As it happened around the time Wales, whereon the airfield was situated, happened to be effectively closed to visitors and so the four of us had to cross the borders on that Saturday morning like escapees from Nazi Germany, false identification papers to hand. As it turned out there were no obstacles whatsoever to travel as I had feared, probably because on the one hand few people were stupid enough to try it and for another that the police had better things to do. The weather turned out as well to be wholly clement so that the landscape, which included the fabled village of Portmeirion across the bay, was seen at its best. With a comfortable B and B to boot, you’d probably have done it for a pre-Christmas weekend regardless.

The prototype however was not seen at equal best, behaving much as had the previous once unboxed several thousand miles away, whereas this had travelled barely a hundred. Any hobbyists with a drone themselves will be aware of the need to calibrate the flight controller by turning it through 360 degrees in all three planes, and this is yet another thing set to try the patience of anyone scaling them up to inordinate dimensions. We had done this prior to transport and not after, and maybe this would go some way to explaining the instability that encroached only seconds after launch. This one did have a GPS feed that ought to ameliorate the condition, but like a cancer patient it was failing to respond. As a pilot too who was used to calibrating inertial platforms on jet airliners without needing to pick them up and rotate them, this was doubly frustrating.

I had been concerned that combining the skids with the prongs supporting the motors around the base would not protect the propellers sufficiently during landing, although as it happened they did take a deal of punishment without damage. That damage only came ironically when I added a pair of detachable cross-bars that detached themselves during a heavy landing and put paid to the lower set of propellers. We tried flying the machine next day using only the upper set, but for whichever reason they did not have the power whilst theoretically they should. We had anyway reverted to a single pair of batteries in view of the fact I had connected one pair together, shorting them out to great effect. If you’ve ever wondered what it is like to discharge all of those amps in a single moment, incidentally, try lighting a stick of dynamite and not letting go.

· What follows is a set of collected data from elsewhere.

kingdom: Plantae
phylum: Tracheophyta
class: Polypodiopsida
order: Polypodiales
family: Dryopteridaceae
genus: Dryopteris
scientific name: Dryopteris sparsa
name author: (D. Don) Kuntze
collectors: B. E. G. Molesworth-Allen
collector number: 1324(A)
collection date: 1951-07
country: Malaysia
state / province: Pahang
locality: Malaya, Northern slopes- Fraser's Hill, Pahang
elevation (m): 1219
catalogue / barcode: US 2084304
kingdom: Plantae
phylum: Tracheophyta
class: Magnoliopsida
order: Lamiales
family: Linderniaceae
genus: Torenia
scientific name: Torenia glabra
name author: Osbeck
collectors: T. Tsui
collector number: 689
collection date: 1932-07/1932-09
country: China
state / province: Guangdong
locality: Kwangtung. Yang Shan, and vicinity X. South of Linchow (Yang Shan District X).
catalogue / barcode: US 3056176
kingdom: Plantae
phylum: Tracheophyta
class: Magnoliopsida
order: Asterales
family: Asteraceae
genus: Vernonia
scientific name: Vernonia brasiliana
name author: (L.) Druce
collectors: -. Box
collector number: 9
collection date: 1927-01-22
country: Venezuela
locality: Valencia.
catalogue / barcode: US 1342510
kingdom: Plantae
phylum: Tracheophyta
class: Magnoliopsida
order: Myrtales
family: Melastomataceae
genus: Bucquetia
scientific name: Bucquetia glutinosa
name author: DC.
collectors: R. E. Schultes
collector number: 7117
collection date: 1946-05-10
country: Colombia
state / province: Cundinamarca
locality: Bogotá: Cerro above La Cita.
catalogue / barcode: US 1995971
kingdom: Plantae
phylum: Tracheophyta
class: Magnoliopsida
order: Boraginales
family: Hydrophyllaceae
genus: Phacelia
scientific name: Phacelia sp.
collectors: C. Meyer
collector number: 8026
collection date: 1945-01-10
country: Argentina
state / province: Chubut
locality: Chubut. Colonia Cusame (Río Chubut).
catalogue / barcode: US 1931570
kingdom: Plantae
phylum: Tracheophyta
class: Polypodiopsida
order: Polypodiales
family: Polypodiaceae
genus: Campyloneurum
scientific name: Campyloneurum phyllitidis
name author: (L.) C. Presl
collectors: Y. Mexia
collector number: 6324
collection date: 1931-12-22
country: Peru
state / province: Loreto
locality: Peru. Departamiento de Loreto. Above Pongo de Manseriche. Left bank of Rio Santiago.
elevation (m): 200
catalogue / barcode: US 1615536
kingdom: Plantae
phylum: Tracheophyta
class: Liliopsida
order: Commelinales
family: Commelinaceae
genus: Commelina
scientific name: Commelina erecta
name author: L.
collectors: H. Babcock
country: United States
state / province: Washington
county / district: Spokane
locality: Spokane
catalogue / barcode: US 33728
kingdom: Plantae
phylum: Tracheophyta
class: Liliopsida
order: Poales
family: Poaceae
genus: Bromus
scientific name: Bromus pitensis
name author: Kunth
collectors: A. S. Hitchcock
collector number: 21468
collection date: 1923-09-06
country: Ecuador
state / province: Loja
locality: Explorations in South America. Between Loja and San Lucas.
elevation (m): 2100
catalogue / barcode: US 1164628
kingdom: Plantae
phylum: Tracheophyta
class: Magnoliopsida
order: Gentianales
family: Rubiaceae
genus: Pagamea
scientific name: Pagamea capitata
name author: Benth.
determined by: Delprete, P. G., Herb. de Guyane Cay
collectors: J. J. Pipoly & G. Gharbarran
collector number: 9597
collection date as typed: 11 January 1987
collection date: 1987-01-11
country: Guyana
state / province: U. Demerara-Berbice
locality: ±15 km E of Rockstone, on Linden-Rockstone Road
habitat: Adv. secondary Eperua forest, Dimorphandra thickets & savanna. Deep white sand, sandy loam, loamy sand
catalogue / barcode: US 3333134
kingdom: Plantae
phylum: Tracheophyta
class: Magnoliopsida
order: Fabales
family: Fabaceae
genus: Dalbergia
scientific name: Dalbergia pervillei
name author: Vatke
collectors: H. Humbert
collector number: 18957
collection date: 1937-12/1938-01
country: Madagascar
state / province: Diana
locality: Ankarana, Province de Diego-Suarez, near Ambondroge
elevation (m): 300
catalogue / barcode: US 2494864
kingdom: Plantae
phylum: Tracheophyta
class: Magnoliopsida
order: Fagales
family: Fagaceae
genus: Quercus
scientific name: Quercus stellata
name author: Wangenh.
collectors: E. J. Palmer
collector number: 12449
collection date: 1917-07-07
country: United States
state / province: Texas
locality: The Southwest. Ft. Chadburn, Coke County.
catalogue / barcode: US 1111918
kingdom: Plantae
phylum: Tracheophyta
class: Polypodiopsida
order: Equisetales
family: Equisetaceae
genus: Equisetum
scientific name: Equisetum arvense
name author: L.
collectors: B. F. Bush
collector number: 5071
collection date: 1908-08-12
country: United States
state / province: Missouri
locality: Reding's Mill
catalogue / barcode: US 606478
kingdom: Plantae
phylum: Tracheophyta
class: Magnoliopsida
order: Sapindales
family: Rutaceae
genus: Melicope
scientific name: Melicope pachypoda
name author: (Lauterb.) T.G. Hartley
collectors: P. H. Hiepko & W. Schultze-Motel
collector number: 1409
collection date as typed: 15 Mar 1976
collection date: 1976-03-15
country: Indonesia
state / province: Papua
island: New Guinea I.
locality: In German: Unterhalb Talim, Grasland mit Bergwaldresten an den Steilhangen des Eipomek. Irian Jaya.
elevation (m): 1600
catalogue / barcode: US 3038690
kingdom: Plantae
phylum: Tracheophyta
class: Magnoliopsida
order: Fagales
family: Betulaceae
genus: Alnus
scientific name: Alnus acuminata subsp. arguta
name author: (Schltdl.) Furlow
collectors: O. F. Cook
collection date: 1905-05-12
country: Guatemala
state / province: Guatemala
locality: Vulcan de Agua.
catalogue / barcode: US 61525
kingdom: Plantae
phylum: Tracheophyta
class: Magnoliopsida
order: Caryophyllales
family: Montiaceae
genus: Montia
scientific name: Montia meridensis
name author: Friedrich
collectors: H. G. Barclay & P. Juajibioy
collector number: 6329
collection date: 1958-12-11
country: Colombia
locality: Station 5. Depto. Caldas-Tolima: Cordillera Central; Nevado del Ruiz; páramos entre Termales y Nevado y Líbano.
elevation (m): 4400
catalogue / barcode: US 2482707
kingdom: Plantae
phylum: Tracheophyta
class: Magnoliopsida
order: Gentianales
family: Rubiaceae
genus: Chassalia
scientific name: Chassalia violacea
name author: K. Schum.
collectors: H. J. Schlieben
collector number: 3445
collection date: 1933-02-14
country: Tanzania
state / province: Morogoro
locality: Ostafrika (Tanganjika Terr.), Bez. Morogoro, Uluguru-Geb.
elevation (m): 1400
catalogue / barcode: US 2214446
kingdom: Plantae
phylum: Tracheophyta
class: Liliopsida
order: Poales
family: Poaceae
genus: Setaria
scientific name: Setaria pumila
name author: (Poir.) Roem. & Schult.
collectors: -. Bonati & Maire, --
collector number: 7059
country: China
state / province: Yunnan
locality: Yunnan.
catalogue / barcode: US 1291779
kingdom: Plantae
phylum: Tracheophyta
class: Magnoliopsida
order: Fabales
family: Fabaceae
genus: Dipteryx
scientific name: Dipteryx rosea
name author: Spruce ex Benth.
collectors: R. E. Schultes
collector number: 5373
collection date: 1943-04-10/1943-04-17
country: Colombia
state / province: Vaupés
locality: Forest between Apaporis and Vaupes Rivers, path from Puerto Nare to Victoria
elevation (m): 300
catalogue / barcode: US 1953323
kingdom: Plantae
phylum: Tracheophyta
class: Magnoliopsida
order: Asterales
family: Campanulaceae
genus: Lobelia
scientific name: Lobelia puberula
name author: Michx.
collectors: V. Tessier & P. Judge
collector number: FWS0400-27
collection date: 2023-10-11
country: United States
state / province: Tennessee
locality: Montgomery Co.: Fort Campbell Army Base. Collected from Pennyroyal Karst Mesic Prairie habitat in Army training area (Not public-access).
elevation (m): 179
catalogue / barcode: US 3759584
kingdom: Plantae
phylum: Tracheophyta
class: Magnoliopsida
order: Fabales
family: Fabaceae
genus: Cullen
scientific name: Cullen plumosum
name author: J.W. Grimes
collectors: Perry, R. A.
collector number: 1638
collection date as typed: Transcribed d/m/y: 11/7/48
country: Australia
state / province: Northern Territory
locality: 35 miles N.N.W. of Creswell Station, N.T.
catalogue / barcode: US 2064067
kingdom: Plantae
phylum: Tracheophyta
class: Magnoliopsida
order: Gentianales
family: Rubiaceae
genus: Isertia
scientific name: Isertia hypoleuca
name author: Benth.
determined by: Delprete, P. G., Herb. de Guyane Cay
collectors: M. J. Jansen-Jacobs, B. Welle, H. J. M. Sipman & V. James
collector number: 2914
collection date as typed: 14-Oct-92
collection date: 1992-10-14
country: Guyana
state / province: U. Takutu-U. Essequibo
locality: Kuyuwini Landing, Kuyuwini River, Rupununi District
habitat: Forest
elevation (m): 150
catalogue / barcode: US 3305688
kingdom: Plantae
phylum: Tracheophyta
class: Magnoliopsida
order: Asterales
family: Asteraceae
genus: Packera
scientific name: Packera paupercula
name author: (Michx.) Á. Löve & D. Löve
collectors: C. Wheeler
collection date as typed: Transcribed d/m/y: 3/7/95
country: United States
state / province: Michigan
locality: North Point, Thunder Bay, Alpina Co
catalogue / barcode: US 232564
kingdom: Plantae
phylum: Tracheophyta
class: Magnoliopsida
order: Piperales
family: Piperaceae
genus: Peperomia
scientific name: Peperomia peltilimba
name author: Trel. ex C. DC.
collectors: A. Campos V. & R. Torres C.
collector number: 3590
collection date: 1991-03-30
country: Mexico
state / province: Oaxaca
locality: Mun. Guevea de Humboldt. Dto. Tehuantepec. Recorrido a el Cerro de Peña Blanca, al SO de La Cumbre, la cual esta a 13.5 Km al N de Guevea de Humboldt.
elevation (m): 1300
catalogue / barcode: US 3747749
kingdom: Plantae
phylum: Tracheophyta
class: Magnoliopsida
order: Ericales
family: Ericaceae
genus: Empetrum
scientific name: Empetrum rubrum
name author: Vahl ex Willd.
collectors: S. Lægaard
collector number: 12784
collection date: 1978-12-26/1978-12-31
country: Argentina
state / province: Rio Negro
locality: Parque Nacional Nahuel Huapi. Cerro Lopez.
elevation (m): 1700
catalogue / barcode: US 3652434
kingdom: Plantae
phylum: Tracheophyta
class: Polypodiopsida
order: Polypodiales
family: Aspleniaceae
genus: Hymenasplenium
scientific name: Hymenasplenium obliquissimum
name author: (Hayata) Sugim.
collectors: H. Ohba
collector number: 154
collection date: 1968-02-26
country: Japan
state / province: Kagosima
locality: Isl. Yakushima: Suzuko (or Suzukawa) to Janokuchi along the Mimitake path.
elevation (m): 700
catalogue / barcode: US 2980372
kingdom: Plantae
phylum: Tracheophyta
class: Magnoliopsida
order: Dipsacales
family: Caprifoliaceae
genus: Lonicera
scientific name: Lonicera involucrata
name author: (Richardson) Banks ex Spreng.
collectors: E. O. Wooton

It was thus a posse on the grandest of scales, compounded next day by Aled’s complaint that we’d not filled his test-pilot’s tank. Said test-pilot and his girlfriend however were delighted with their weekend away prior to the festive season, we having furnished them with delightful accommodation and a pleasure flight around a snowy Snowdonia in gin-clear conditions, although not thankfully in a wheelie-bin. In fact in terms of flying hours the pilot had earned rather more than I had ever done flying a couple of hundred people around in jet airliners (and was beginning to wish I was still doing so). “What” as Spike Milligan used to ask, “are we going to do now?”.